Of course there were those who did not believe, who were not cut to the heart, but three thousand persons were cut to the heart. For three thousand people, the message that their lives would never be the same again if they repented and were baptized in the name of Jesus Christ, if they received the Holy Spirit who remained to comfort them and walk with them on life’s journey – this message and in turn their belief saved their lives! And, Peter proclaimed, the promise is for you, for your children, and for all who are far away, everyone whom the Lord our God calls to him. This promise is for you. It’s not the promise of heaven – some out-there promise, but rather the promise of peace right now, a reminder that the Spirit of God is still with you, still speaking to you, in words deeper than the drone of the TV. The Spirit of God speaks to you in a way that cuts to the heart and changes your very soul. It is a promise for you and for everyone the Lord our God calls to him.

What is the message we must hear that will save our lives?
“As a young man, Mahatma Gandhi studied in London. After. learning about Christianity, and after reading the Sermon on the Mount, he decided that Christianity was the most complete religion in the world. It was only later, when he lived with a Christian family in East India, that he changed his mind. In that household he discovered that the word rarely became flesh -- that the teaching of Jesus rarely became the reality of Jesus.”[1] If we have been cut to the heart, then we must silence our words and begin allowing the Word to live through us. We must put hurt feelings aside and forgive. We must acknowledge our needs and ask our brothers and sisters in Christ for help. We must essentially make ourselves vulnerable so that others can live. The message that Mahatma Gandhi needed to hear was not verbal but action. He needed only to see the word made flesh, but he didn’t.

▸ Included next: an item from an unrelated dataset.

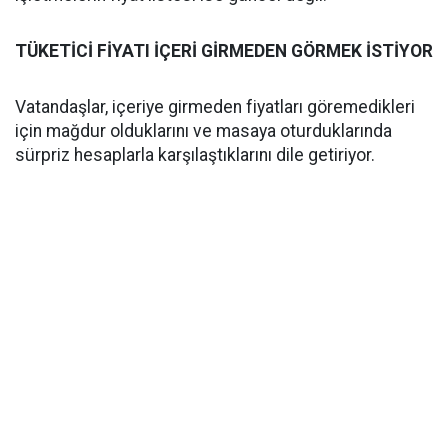
TÜKETİCİ FİYATI İÇERİ GİRMEDEN GÖRMEK İSTİYOR
Vatandaşlar, içeriye girmeden fiyatları göremedikleri
için mağdur olduklarını ve masaya oturduklarında
sürpriz hesaplarla karşılaştıklarını dile getiriyor.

The message that our world needs to hear that will save so many lives is not always verbal. In a world that continues to scream, “Pick me! Eat me! Buy me!” we realize that what cuts to our heart is the Holy Spirit, living and acting and silencing the screams of the outside world. Sometimes our world needs to see the message that will save its lives.

We come to the table of Christ today, wanting to be filled with the Holy Spirit who continues to live and dwell with us. The bread and wine are reminders that God has made Jesus Lord and Messiah, teacher and savior. So repent and be baptized, every one of you, for the forgiveness of sins, and be made whole. This promise is for you and for your children, and for your children’s children, and for those who will come far into the future. Let us receive this message and may it cut to our hearts, may it save our lives. Amen.
[1] From Susan R.Andrews sermon, “Holy Heartburn” in The Christian Century, April 7, 1999, p. 385.